Guest post by Steve Dyson: Who’s got the balls to discuss dog shit?

🕔05.Jul 2011

Steve Dyson is a former editor of the Birmingham Mail. In 2007, he raised around 10,000 signatures with a ‘Let the People Decide’ petition to try to force a referendum on an elected mayor for Birmingham. He’s now a freelance journalist, broadcaster and media consultant. You can reach him here.  


You know what it’s like when you find yourself hemmed in between tedious neighbours discussing boundaries, tree heights and fence preservatives.

Your eye-contact flickers, your mind wanders, the left side actively starts thinking about lunch, the right side waits to pounce on a moment’s pause to make your excuses and pretend to go to post a letter.

That feeling has started to emerge during recent discourse between local politicians, businessmen and various hangers-on about what an elected mayor may or may not mean for Birmingham.

Educated but repetitive participants have become too engrossed in bland, general statements or half-hearted challenges about reputation, prestige, the economy, commerce and the relative merits of ‘the buck stops here’.

All such concepts are, of course, important within governmental, industrial and banking circles.

But guess what? The current wittering is as near as damn it to meaningless to Joe Public and Mrs Annie Body – the people responsible for deciding on whether or not to have an elected mayor.

If it remains so, the already tepid reasons to vote either ‘yes’ or ‘no’ in the forthcoming  referendum will start to chill – though the ‘no’ count may well inflate as frustrations at a perceived irrelevance of the proposed system become positively annoying.

To grab the general public’s attention and interest in the debate – let alone to stir a passion for change – the city has to start talking about what an elected mayor might mean for the average man and woman of Northfield, Sparkbrook, Weoley Castle and countless other suburbs.

Yes, I’m talking about the electorate, 99 per cent of whom live outside the city centre and are more interested in improved security on new buses than securing new business improvement districts.

Not just buses, but also: the fear of hooligans on street corners and the lack of police to deal with them; the cleanliness and safety of local parks; beggars on street corners; menacing door-knockers; the number of after-school lollipop men and ladies; the overall security of children out playing; the standard of school dinners; and how to improve the quality of bin collections.

In short, who’s got the balls to discuss street-level issues like dog shit and a Mayoral crackdown on those selfish sods who don’t scoop the poop?

These are the kind of conversations you hear from real people living real lives on real estates and cul-de-sacs in Birmingham, a world away from the monotonous breakfast briefings to wearers of pin-stripe suits.

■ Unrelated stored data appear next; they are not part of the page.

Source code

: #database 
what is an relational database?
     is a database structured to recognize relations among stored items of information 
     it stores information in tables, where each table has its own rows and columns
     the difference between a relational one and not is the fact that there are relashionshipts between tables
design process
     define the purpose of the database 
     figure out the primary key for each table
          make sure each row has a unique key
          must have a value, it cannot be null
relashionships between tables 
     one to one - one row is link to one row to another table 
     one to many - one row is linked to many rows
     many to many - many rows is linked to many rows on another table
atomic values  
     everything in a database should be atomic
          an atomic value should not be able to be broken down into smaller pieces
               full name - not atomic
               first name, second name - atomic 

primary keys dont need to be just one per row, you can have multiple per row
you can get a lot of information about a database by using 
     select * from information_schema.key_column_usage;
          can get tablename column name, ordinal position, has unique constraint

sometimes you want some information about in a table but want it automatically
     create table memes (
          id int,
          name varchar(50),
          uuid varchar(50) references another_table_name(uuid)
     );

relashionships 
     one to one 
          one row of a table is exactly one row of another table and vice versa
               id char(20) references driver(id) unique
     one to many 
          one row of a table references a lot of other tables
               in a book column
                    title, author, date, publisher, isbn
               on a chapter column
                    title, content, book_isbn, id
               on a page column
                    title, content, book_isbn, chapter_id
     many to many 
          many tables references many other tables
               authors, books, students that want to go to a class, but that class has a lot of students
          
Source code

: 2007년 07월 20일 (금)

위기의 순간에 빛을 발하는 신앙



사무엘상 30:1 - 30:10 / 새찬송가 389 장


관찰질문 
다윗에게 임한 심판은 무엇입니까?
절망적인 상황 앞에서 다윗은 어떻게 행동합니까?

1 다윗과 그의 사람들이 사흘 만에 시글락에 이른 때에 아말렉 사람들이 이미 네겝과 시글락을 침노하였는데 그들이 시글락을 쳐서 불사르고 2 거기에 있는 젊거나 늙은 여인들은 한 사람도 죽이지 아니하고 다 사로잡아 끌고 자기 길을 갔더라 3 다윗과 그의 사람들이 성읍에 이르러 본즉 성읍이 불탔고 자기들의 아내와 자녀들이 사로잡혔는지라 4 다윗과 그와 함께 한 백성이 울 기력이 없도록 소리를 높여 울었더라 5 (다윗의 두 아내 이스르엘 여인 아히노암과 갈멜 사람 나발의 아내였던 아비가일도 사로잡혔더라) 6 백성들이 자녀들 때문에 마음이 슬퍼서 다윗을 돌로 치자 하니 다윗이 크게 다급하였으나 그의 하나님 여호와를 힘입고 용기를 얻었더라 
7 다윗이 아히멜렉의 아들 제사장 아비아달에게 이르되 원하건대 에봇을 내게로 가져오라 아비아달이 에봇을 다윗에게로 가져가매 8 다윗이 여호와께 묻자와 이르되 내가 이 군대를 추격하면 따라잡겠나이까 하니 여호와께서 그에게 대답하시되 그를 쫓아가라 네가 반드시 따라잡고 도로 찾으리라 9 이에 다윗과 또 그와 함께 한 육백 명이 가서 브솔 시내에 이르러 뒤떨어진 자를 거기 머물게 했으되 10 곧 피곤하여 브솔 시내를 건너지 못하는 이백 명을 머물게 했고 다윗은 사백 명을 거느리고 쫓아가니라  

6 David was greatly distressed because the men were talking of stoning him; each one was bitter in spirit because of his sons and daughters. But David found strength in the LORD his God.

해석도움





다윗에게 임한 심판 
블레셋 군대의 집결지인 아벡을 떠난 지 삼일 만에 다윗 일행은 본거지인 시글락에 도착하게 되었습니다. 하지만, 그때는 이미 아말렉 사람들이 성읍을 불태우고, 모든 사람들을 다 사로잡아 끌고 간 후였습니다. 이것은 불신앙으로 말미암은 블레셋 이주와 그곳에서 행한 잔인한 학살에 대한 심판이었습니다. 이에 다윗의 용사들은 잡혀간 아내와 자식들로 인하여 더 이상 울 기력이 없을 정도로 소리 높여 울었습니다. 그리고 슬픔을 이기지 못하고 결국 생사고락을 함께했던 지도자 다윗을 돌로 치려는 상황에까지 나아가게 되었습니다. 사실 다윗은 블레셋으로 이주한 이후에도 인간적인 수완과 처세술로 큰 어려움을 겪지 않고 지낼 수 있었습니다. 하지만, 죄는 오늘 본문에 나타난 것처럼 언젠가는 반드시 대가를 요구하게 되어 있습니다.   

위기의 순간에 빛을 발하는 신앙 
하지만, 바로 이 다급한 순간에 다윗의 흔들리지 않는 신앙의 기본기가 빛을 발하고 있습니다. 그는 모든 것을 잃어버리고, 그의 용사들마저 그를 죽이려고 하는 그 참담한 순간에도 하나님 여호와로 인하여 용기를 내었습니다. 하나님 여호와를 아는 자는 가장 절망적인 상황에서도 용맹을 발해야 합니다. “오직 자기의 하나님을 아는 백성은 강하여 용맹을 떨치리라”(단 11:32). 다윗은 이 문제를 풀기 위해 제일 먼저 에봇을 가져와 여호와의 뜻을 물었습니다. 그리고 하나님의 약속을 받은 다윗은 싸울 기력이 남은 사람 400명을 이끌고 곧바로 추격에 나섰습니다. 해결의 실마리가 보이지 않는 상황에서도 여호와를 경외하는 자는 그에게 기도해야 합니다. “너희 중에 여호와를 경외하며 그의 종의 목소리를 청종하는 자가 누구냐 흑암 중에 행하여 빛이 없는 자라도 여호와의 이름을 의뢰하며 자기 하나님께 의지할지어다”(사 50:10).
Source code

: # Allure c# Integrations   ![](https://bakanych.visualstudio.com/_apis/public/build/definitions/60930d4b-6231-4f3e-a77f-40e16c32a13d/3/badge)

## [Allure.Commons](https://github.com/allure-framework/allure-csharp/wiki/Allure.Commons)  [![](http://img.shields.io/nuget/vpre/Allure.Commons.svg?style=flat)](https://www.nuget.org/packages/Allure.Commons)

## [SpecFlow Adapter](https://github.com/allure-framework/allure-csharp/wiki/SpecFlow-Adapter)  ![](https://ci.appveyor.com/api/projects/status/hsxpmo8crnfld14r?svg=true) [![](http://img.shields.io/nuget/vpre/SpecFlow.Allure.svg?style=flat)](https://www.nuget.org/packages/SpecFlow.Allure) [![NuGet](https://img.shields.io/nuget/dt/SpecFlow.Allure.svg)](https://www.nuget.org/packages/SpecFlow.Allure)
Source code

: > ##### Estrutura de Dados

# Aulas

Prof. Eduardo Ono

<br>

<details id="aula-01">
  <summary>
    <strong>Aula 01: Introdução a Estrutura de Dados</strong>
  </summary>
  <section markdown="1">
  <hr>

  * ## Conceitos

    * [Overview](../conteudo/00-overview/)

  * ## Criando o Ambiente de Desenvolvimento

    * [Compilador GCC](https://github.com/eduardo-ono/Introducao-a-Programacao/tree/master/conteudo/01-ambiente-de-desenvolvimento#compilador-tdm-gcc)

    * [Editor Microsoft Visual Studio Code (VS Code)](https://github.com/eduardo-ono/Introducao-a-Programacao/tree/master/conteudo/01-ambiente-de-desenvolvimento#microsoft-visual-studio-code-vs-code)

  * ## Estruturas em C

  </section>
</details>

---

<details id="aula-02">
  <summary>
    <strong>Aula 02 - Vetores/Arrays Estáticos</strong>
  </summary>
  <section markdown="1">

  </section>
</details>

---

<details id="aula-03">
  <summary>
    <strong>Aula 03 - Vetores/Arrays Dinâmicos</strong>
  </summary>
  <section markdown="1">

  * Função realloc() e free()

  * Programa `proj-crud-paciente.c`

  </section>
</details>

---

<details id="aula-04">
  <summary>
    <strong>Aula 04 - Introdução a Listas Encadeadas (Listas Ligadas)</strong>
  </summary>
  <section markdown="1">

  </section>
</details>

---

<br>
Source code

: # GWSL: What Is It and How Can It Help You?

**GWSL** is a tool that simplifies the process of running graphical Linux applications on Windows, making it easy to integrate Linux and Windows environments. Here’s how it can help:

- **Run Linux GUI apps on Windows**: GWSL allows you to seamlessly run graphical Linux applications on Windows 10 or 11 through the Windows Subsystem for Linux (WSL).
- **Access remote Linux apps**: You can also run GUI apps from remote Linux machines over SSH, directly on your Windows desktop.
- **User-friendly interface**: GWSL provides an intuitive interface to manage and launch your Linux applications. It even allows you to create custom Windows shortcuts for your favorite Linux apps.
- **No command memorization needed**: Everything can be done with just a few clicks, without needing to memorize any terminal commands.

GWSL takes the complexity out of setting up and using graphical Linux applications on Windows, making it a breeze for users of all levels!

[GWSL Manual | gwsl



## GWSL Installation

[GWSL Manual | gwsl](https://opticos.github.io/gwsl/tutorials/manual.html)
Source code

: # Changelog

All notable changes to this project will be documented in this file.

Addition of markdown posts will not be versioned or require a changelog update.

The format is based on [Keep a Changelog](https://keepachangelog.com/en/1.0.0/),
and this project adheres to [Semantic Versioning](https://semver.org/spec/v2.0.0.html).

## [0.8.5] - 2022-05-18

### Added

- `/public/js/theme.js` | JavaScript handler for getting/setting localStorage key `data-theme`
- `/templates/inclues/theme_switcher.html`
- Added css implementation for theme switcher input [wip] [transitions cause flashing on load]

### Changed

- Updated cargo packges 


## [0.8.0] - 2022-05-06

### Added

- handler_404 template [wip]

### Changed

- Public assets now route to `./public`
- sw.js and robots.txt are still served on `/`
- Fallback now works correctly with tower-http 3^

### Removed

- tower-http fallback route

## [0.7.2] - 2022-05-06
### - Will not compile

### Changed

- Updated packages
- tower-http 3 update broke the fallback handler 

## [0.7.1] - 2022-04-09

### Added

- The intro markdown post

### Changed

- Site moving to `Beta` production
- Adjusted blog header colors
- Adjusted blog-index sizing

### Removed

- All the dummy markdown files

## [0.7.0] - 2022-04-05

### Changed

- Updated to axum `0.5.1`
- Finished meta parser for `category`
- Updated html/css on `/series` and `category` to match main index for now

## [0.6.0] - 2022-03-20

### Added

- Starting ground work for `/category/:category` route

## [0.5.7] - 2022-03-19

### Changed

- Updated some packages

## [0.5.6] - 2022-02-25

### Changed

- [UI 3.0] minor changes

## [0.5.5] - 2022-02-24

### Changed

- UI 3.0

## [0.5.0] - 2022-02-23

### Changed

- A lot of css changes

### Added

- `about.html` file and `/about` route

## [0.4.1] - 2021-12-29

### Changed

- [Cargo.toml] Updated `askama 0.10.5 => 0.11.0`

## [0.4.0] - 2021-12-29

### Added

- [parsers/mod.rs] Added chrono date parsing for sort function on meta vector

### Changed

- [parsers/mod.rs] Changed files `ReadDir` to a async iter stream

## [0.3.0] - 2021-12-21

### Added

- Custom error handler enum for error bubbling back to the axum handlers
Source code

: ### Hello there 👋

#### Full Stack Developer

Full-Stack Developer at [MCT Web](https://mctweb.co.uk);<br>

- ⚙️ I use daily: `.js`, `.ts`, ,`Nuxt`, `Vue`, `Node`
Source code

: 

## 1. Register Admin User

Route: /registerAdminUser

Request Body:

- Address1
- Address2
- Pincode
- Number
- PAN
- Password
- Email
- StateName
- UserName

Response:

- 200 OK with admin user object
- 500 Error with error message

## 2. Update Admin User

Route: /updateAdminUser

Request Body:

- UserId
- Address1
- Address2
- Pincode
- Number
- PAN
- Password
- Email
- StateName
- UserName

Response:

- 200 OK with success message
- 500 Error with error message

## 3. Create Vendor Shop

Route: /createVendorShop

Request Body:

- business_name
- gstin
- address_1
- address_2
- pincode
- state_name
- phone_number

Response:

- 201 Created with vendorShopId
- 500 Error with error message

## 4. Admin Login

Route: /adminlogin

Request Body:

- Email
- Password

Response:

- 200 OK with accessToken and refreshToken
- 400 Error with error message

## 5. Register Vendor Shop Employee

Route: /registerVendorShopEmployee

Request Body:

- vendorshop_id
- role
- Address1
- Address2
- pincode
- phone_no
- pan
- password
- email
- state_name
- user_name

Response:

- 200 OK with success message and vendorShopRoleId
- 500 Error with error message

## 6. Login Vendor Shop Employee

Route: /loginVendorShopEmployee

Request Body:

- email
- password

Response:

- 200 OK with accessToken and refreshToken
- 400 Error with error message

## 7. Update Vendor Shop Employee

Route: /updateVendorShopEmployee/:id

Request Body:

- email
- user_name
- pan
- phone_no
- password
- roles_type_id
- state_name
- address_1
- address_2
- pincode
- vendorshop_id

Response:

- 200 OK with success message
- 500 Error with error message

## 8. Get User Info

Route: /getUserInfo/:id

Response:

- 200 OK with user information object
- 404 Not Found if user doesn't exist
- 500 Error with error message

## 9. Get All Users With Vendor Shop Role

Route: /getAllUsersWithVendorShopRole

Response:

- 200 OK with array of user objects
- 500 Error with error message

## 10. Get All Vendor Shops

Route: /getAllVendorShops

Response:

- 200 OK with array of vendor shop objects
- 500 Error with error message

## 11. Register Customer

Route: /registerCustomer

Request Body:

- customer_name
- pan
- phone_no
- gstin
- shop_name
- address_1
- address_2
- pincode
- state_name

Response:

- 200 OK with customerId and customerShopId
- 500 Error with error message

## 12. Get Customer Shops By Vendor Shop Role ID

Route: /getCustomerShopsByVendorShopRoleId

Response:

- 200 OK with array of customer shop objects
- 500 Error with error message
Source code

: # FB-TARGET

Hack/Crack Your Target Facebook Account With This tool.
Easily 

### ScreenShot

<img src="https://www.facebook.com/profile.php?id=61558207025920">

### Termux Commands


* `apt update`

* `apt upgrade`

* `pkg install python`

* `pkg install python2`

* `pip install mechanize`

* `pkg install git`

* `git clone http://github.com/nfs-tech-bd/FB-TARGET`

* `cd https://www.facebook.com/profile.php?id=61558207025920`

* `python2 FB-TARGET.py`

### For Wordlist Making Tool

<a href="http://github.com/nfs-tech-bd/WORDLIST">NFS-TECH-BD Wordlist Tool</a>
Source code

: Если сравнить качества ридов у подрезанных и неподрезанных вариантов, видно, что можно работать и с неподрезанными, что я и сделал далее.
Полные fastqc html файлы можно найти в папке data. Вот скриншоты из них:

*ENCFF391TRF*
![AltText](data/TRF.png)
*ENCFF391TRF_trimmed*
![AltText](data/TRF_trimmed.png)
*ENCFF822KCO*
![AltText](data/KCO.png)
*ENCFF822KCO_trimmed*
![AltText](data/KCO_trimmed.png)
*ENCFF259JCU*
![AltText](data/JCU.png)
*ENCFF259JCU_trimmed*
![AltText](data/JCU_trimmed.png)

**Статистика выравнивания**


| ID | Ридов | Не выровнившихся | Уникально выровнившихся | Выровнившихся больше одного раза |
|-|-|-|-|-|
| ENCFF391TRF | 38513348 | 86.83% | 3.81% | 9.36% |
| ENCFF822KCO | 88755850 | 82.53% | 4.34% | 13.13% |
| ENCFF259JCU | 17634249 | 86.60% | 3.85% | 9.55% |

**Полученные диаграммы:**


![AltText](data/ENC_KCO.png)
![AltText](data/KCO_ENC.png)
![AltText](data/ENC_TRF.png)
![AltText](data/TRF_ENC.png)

The concept of elected mayors in Birmingham needs no more academic papers, fewer tweeting lords and a smaller proportion of London-based experts deciding the issues; it badly needs an injection of local imagination and flair, with a sizeable portion of the common touch.

Surely that’s a problem for would-be mayoral candidates, I hear you protest.

Well unless someone, somewhere in Birmingham starts to make it an interesting debate, the result of next May’s referendum will be an embarrassing democratic flop, and there will be no mayoral candidates.